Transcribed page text
--- START ---

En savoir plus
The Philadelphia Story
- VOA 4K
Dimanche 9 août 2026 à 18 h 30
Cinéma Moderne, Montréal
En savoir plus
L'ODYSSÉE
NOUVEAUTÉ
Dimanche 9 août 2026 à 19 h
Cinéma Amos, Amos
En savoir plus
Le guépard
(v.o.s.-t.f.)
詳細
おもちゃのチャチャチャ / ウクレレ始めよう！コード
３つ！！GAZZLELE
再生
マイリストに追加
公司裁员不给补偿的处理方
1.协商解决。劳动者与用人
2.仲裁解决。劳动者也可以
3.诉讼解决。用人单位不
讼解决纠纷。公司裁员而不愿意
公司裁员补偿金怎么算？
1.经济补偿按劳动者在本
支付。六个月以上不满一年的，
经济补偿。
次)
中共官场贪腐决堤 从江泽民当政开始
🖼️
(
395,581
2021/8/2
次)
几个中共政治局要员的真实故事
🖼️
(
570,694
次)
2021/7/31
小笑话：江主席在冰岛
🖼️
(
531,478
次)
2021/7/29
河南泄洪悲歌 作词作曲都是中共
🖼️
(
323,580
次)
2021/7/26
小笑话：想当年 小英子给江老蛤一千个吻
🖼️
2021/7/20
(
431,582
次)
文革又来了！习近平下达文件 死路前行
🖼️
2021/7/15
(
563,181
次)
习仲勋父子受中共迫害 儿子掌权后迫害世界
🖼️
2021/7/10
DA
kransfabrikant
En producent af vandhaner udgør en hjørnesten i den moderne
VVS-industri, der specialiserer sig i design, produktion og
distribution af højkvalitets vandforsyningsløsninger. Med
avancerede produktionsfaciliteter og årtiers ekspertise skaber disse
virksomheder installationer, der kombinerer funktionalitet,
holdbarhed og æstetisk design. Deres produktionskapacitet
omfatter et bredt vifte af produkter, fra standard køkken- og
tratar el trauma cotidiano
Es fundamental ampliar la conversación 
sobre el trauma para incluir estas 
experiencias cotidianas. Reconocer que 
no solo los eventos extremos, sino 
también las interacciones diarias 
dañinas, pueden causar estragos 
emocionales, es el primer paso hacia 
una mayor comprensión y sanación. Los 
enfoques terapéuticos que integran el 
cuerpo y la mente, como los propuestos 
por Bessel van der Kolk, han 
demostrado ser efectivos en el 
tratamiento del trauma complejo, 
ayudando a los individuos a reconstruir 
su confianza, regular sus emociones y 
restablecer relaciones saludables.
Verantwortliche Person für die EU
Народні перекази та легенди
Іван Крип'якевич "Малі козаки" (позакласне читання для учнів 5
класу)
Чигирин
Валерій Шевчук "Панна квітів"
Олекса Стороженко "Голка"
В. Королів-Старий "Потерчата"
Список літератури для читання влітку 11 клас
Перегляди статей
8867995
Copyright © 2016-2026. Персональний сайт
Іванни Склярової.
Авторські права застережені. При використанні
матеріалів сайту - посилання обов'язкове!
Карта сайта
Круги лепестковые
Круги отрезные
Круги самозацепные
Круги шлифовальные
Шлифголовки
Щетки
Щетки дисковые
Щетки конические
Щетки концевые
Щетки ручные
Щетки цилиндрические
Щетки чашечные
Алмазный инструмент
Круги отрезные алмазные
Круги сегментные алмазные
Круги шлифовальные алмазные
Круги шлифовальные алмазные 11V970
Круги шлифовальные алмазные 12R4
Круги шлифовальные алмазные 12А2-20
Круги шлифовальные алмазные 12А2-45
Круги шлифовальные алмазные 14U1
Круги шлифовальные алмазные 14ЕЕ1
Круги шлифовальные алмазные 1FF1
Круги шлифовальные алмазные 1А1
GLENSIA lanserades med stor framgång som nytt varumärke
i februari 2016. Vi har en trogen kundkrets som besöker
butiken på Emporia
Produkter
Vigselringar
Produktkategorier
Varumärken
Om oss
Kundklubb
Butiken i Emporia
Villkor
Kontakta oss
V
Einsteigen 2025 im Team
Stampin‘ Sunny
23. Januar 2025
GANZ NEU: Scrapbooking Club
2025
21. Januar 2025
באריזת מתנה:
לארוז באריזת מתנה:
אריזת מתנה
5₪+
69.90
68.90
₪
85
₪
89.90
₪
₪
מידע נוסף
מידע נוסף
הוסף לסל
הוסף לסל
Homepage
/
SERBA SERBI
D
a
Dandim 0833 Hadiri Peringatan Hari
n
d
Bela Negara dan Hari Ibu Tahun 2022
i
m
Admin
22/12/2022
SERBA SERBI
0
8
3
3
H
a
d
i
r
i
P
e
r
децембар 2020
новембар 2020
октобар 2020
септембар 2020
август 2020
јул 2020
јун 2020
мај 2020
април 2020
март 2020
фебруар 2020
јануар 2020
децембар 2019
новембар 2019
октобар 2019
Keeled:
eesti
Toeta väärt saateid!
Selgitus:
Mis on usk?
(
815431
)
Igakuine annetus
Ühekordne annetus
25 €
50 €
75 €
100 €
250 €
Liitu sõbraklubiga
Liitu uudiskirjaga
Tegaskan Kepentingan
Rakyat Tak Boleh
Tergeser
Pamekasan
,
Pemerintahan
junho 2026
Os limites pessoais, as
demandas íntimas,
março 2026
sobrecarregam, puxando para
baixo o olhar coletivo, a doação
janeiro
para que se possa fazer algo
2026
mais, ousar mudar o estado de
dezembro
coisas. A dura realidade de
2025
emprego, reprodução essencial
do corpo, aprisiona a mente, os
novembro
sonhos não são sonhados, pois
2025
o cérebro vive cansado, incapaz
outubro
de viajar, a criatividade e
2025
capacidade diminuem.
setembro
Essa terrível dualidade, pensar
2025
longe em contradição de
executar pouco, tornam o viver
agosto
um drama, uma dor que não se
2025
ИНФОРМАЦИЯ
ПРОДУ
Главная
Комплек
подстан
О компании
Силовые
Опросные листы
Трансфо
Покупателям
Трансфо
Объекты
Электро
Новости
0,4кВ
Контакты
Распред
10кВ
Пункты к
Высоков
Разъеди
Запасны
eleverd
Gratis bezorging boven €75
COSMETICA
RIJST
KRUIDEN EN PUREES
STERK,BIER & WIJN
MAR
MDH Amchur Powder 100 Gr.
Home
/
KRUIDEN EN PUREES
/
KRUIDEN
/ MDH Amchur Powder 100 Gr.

--- END ---

What needs to be done — Write out every line in these rows, keeping each one unchanged.

Output of the task —
En savoir plus
The Philadelphia Story
- VOA 4K
Dimanche 9 août 2026 à 18 h 30
Cinéma Moderne, Montréal
En savoir plus
L'ODYSSÉE
NOUVEAUTÉ
Dimanche 9 août 2026 à 19 h
Cinéma Amos, Amos
En savoir plus
Le guépard
(v.o.s.-t.f.)
詳細
おもちゃのチャチャチャ / ウクレレ始めよう！コード
３つ！！GAZZLELE
再生
マイリストに追加
公司裁员不给补偿的处理方
1.协商解决。劳动者与用人
2.仲裁解决。劳动者也可以
3.诉讼解决。用人单位不
讼解决纠纷。公司裁员而不愿意
公司裁员补偿金怎么算？
1.经济补偿按劳动者在本
支付。六个月以上不满一年的，
经济补偿。
次)
中共官场贪腐决堤 从江泽民当政开始
🖼️
(
395,581
2021/8/2
次)
几个中共政治局要员的真实故事
🖼️
(
570,694
次)
2021/7/31
小笑话：江主席在冰岛
🖼️
(
531,478
次)
2021/7/29
河南泄洪悲歌 作词作曲都是中共
🖼️
(
323,580
次)
2021/7/26
小笑话：想当年 小英子给江老蛤一千个吻
🖼️
2021/7/20
(
431,582
次)
文革又来了！习近平下达文件 死路前行
🖼️
2021/7/15
(
563,181
次)
习仲勋父子受中共迫害 儿子掌权后迫害世界
🖼️
2021/7/10
DA
kransfabrikant
En producent af vandhaner udgør en hjørnesten i den moderne
VVS-industri, der specialiserer sig i design, produktion og
distribution af højkvalitets vandforsyningsløsninger. Med
avancerede produktionsfaciliteter og årtiers ekspertise skaber disse
virksomheder installationer, der kombinerer funktionalitet,
holdbarhed og æstetisk design. Deres produktionskapacitet
omfatter et bredt vifte af produkter, fra standard køkken- og
tratar el trauma cotidiano
Es fundamental ampliar la conversación 
sobre el trauma para incluir estas 
experiencias cotidianas. Reconocer que 
no solo los eventos extremos, sino 
también las interacciones diarias 
dañinas, pueden causar estragos 
emocionales, es el primer paso hacia 
una mayor comprensión y sanación. Los 
enfoques terapéuticos que integran el 
cuerpo y la mente, como los propuestos 
por Bessel van der Kolk, han 
demostrado ser efectivos en el 
tratamiento del trauma complejo, 
ayudando a los individuos a reconstruir 
su confianza, regular sus emociones y 
restablecer relaciones saludables.
Verantwortliche Person für die EU
Народні перекази та легенди
Іван Крип'якевич "Малі козаки" (позакласне читання для учнів 5
класу)
Чигирин
Валерій Шевчук "Панна квітів"
Олекса Стороженко "Голка"
В. Королів-Старий "Потерчата"
Список літератури для читання влітку 11 клас
Перегляди статей
8867995
Copyright © 2016-2026. Персональний сайт
Іванни Склярової.
Авторські права застережені. При використанні
матеріалів сайту - посилання обов'язкове!
Карта сайта
Круги лепестковые
Круги отрезные
Круги самозацепные
Круги шлифовальные
Шлифголовки
Щетки
Щетки дисковые
Щетки конические
Щетки концевые
Щетки ручные
Щетки цилиндрические
Щетки чашечные
Алмазный инструмент
Круги отрезные алмазные
Круги сегментные алмазные
Круги шлифовальные алмазные
Круги шлифовальные алмазные 11V970
Круги шлифовальные алмазные 12R4
Круги шлифовальные алмазные 12А2-20
Круги шлифовальные алмазные 12А2-45
Круги шлифовальные алмазные 14U1
Круги шлифовальные алмазные 14ЕЕ1
Круги шлифовальные алмазные 1FF1
Круги шлифовальные алмазные 1А1
GLENSIA lanserades med stor framgång som nytt varumärke
i februari 2016. Vi har en trogen kundkrets som besöker
butiken på Emporia
Produkter
Vigselringar
Produktkategorier
Varumärken
Om oss
Kundklubb
Butiken i Emporia
Villkor
Kontakta oss
V
Einsteigen 2025 im Team
Stampin‘ Sunny
23. Januar 2025
GANZ NEU: Scrapbooking Club
2025
21. Januar 2025
באריזת מתנה:
לארוז באריזת מתנה:
אריזת מתנה
5₪+
69.90
68.90
₪
85
₪
89.90
₪
₪
מידע נוסף
מידע נוסף
הוסף לסל
הוסף לסל
Homepage
/
SERBA SERBI
D
a
Dandim 0833 Hadiri Peringatan Hari
n
d
Bela Negara dan Hari Ibu Tahun 2022
i
m
Admin
22/12/2022
SERBA SERBI
0
8
3
3
H
a
d
i
r
i
P
e
r
децембар 2020
новембар 2020
октобар 2020
септембар 2020
август 2020
јул 2020
јун 2020
мај 2020
април 2020
март 2020
фебруар 2020
јануар 2020
децембар 2019
новембар 2019
октобар 2019
Keeled:
eesti
Toeta väärt saateid!
Selgitus:
Mis on usk?
(
815431
)
Igakuine annetus
Ühekordne annetus
25 €
50 €
75 €
100 €
250 €
Liitu sõbraklubiga
Liitu uudiskirjaga
Tegaskan Kepentingan
Rakyat Tak Boleh
Tergeser
Pamekasan
,
Pemerintahan
junho 2026
Os limites pessoais, as
demandas íntimas,
março 2026
sobrecarregam, puxando para
baixo o olhar coletivo, a doação
janeiro
para que se possa fazer algo
2026
mais, ousar mudar o estado de
dezembro
coisas. A dura realidade de
2025
emprego, reprodução essencial
do corpo, aprisiona a mente, os
novembro
sonhos não são sonhados, pois
2025
o cérebro vive cansado, incapaz
outubro
de viajar, a criatividade e
2025
capacidade diminuem.
setembro
Essa terrível dualidade, pensar
2025
longe em contradição de
executar pouco, tornam o viver
agosto
um drama, uma dor que não se
2025
ИНФОРМАЦИЯ
ПРОДУ
Главная
Комплек
подстан
О компании
Силовые
Опросные листы
Трансфо
Покупателям
Трансфо
Объекты
Электро
Новости
0,4кВ
Контакты
Распред
10кВ
Пункты к
Высоков
Разъеди
Запасны
eleverd
Gratis bezorging boven €75
COSMETICA
RIJST
KRUIDEN EN PUREES
STERK,BIER & WIJN
MAR
MDH Amchur Powder 100 Gr.
Home
/
KRUIDEN EN PUREES
/
KRUIDEN
/ MDH Amchur Powder 100 Gr.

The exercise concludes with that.